The MyAG Employee Benefits app consolidates all your employee benefits: supplementary pension, healthcare and income protection covers. This way, you always have all information about your benefits at your fingertips! Download the app from your app store and try it out right away.

Through regular contributions, you build up additional retirement savings throughout your career.
Your group insurance plan with death and/or disability coverage
With death benefit coverage, your beneficiaries will be entitled to collect a certain sum if you pass away before you reach retirement age.

Most group insurance plans also come with death benefit coverage. This means that the beneficiaries designated in your group insurance plan will be entitled to collect a certain sum if you pass away before you reach retirement age. The specific amount will be specified in your pension plan

You are free to choose the beneficiaries yourself. For more information, click here.

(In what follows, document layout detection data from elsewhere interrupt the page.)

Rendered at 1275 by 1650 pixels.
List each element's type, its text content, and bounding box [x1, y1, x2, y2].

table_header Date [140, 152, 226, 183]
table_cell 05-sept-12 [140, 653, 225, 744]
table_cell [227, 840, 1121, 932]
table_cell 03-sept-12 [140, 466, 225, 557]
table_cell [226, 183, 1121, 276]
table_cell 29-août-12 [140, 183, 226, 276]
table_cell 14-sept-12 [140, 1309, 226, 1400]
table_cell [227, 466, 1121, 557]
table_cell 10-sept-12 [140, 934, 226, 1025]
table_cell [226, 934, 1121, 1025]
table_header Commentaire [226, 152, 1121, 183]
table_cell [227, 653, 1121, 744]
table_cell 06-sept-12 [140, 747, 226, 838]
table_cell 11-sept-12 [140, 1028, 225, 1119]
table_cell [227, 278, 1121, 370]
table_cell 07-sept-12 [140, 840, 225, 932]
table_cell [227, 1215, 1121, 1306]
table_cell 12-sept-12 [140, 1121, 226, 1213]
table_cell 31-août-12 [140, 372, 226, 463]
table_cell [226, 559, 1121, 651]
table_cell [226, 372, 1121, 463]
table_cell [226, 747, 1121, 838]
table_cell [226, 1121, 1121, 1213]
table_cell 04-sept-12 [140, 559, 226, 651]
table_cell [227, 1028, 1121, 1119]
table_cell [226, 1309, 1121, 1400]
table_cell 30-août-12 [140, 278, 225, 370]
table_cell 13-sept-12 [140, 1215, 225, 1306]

Some group insurance plans also include Waiver of Premiums coverage. This means that if you have an accident or illness that leaves you unable to work (= temporary or permanent occupational disability), all future plan premiums will be paid for you. You can therefore rest assured that your hard-earned retirement savings will remain intact if you are too sick or too hurt to work, but also if you've just had a baby.

Have a group insurance plan with AG Employee Benefits? On MyAG Employee Benefits, you can easily check whether your plan includes death and/or disability coverage. You can also download the MyAG Employee Benefits app from your app store. This way, you always have all information about your insurance covers at your fingertips.

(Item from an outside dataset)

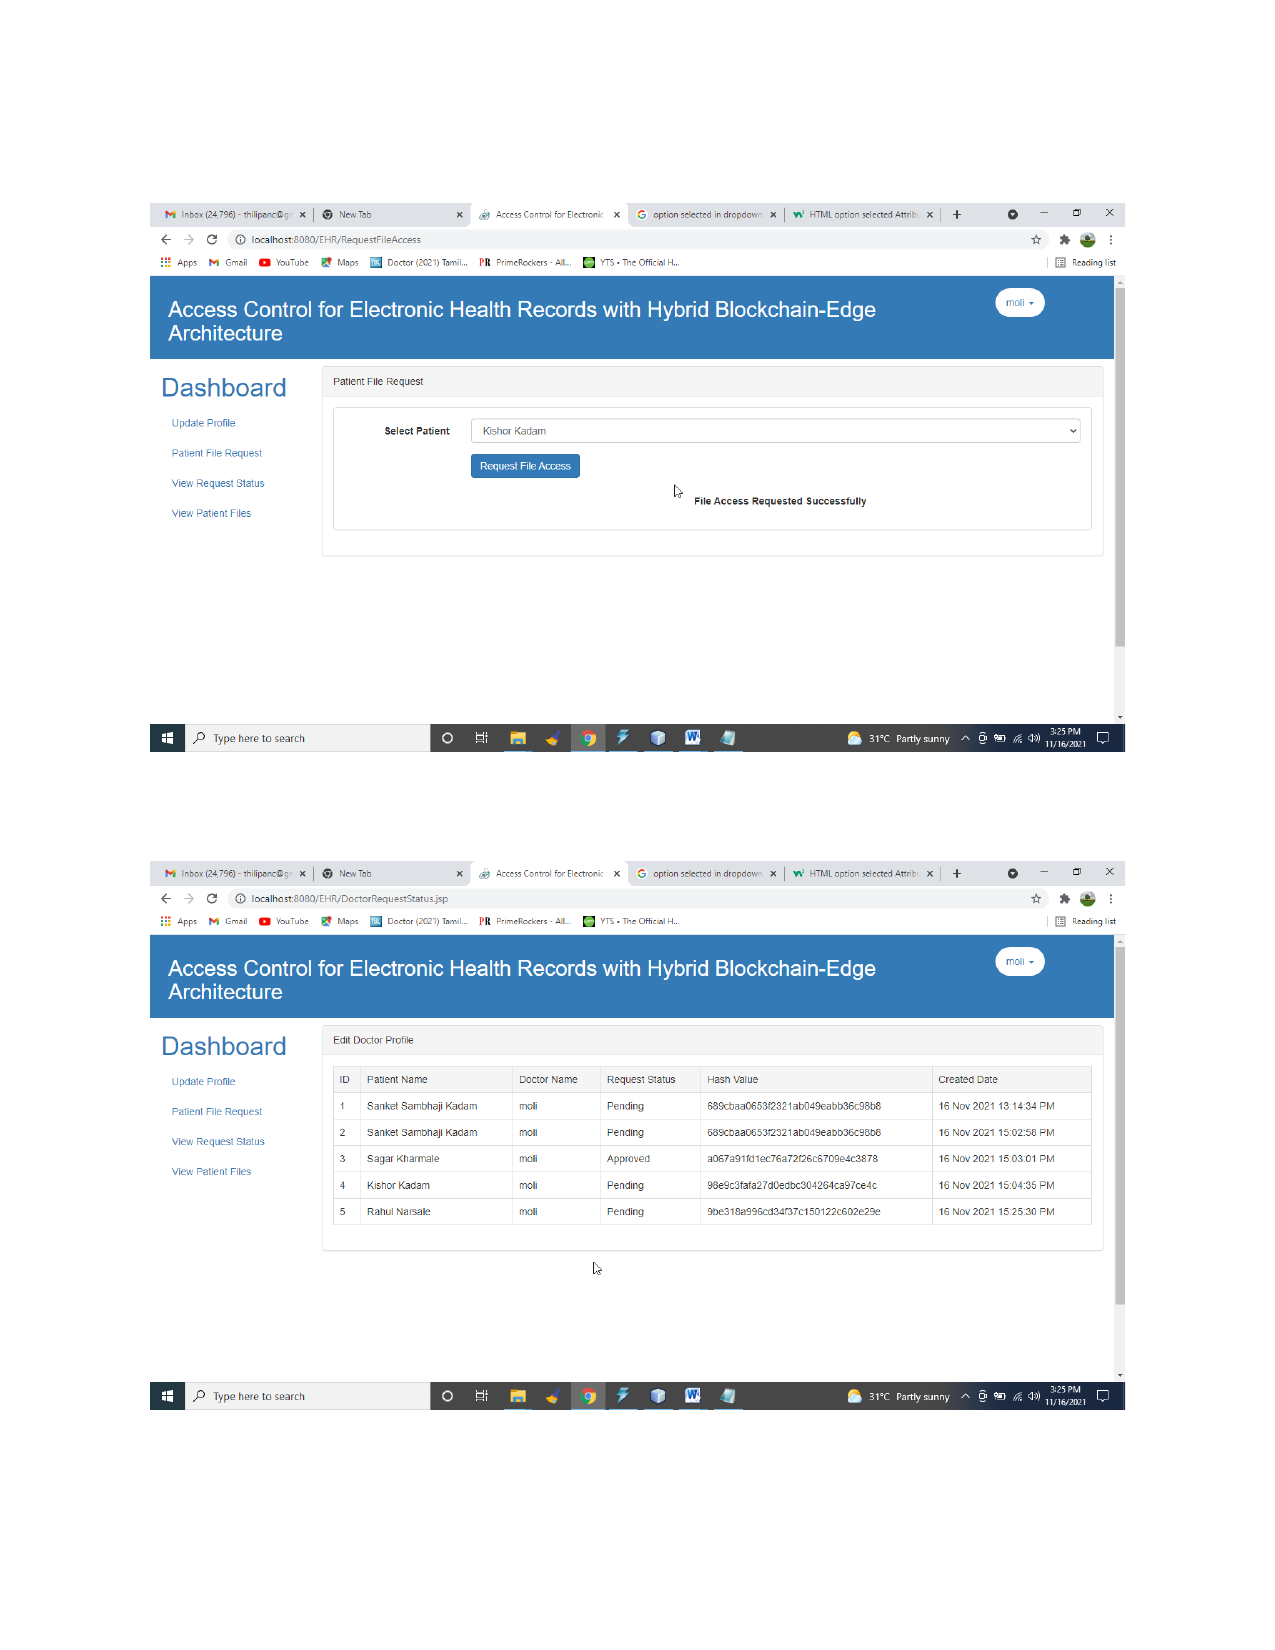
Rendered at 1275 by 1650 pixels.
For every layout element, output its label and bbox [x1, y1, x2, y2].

picture [150, 203, 1125, 752]
picture [150, 861, 1125, 1410]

One last question: you've changed companies. What happens now with the savings you've accrued in your group insurance plan?

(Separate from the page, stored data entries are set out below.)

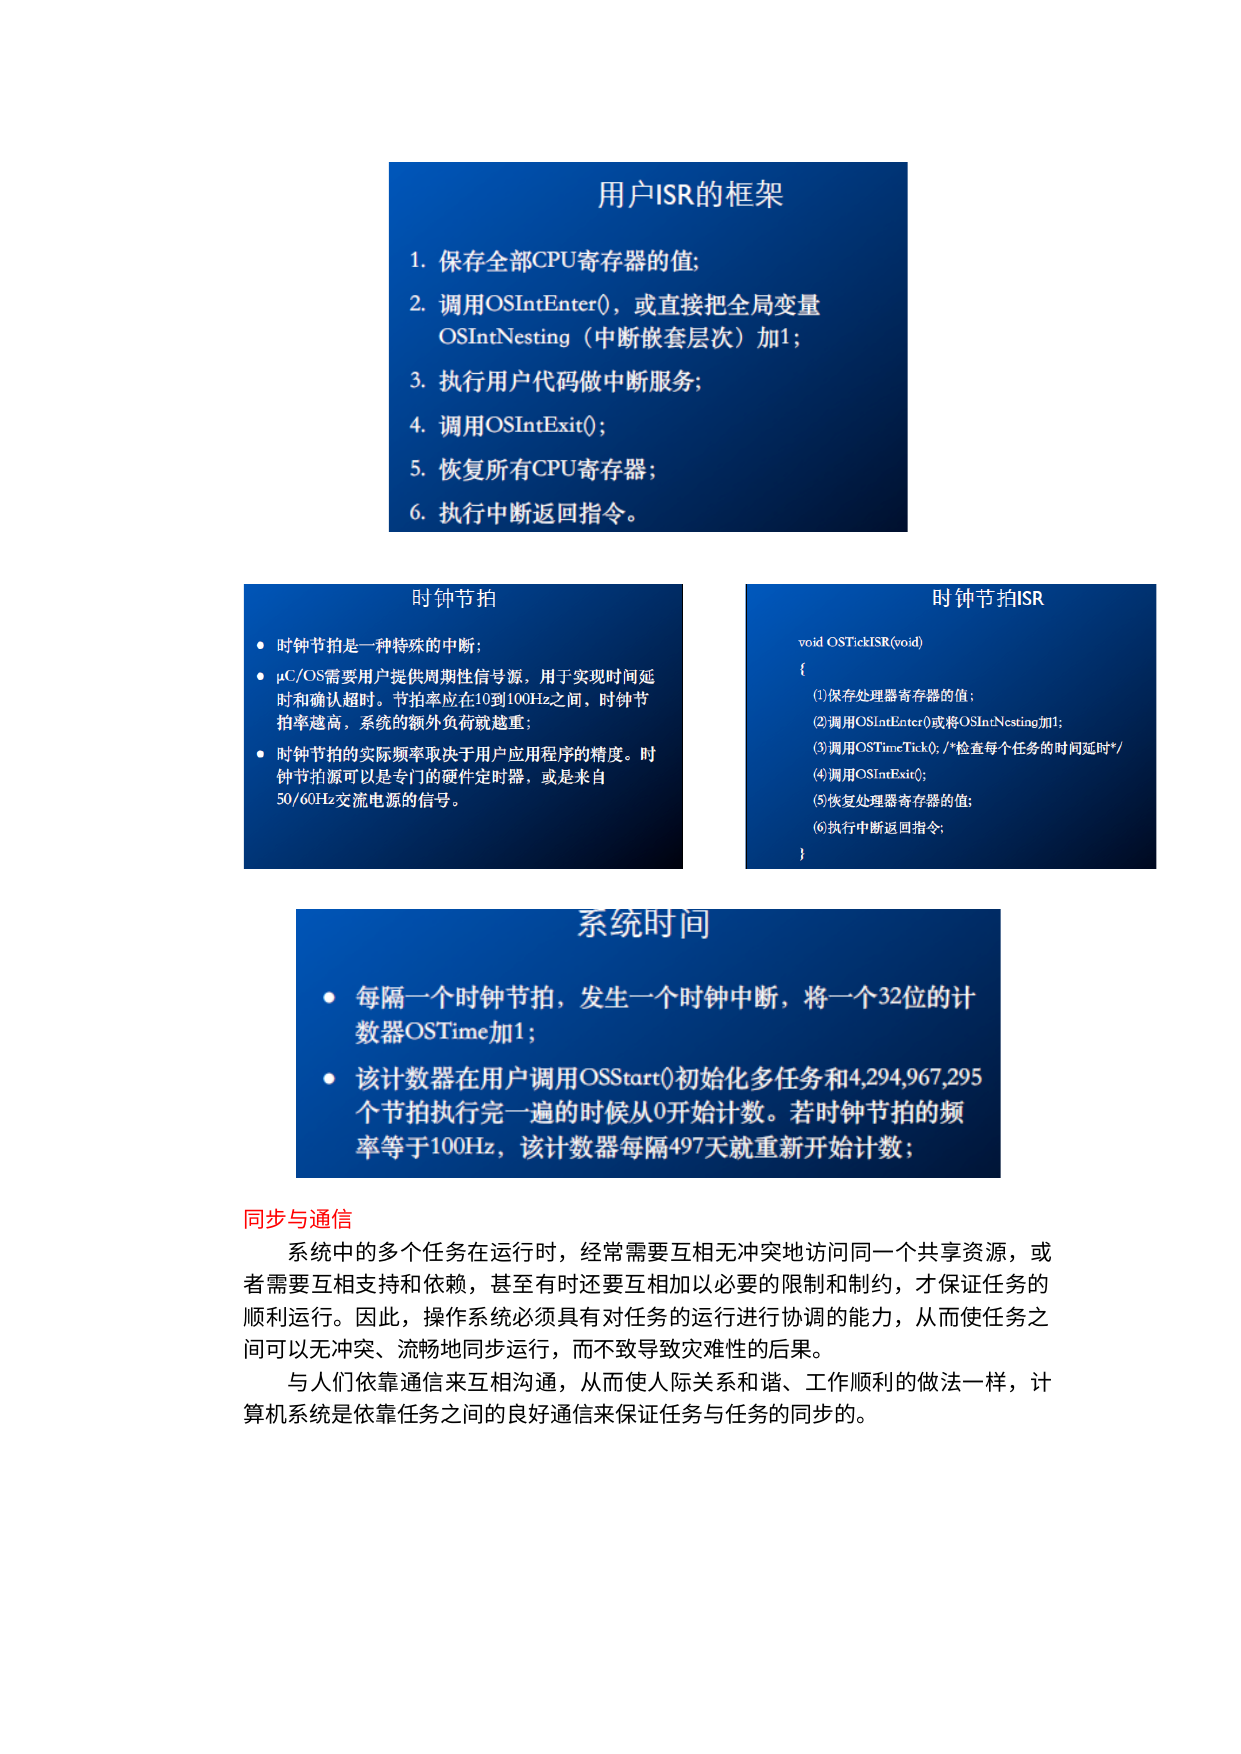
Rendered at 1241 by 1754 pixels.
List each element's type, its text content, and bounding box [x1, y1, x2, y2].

picture [296, 909, 1001, 1178]
text 系统中的多个任务在运行时，经常需要互相无冲突地访问同一个共享资源，或者需要互相支持和依赖，甚至有时还要互相加以必要的限制和制约，才保证任务的顺利运行。因此，操作系统必须具有对任务的运行进行协调的能力，从而使任务之间可以无冲突、流畅地同步运行，而不致导致灾难性的后果。 [244, 1234, 1053, 1364]
text 与人们依靠通信来互相沟通，从而使人际关系和谐、工作顺利的做法一样，计算机系统是依靠任务之间的良好通信来保证任务与任务的同步的。 [244, 1364, 1053, 1429]
picture [243, 584, 1157, 869]
text 同步与通信 [244, 1202, 1053, 1234]
picture [388, 162, 908, 532]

Let's start with the most important message: even if you've taken on a new job elsewhere, you still get to keep your group insurance savings. Now that we've set your mind at ease, there are still a few options to select in order to continue to build up your retirement nest egg. To find out more, see our recap: "I've changed companies".

Advance planning for your post-retirement hospital coverage

In addition to a group insurance plan, many employees also have hospitalisation insurance through their employer. While you'll often be given the option to remain enrolled in the plan after you retire, in some cases you may lose your corporate coverage. It's best to check with your HR department to see where you stand. 

If you lose your corporate-sponsored plan, you'll have to take out individual hospitalisation insurance. While you always have the option to sign up for individual continuation coverage, it often comes with a massive hike in your premiums, especially if you're 65 or older. You could, of course, go on your merry way without hospitalisation insurance, but this is not something we can recommend in good conscience. This is because your medical expenses tend to rise significantly once you hit 65, and could quickly take a bite out of your retirement savings. Fortunately, there is a way to neutralise the string of these higher premiums: your employer can sign you up for a "waiting policy" while you're still on the company's payroll. This will lock in your age at the time you sign up, so that when you retire and transition to individual continuation coverage, your insurer will charge you the applicable premium for your locked-in age rather than your actual retirement age. The earlier, the better, as the savings could easily amount to a few hundred euros a year. 

At AG Insurance, this type of insurance is called AG Care Vision. And there's more to AG Care Vision than just keeping your individual continuation premiums low. As soon as you sign up, you'll be entitled to additional benefits on top of your corporate hospital coverage. What's more, you can still sign up for AG Care Vision even if your company's hospital plan is with another insurer.

Want to find out more about AG Care Vision? Check our webpage, download the flyer in French or Dutch or stop by your broker's office.

You always have the option to keep your hospitalisation insurance by signing up for individual continuation coverage.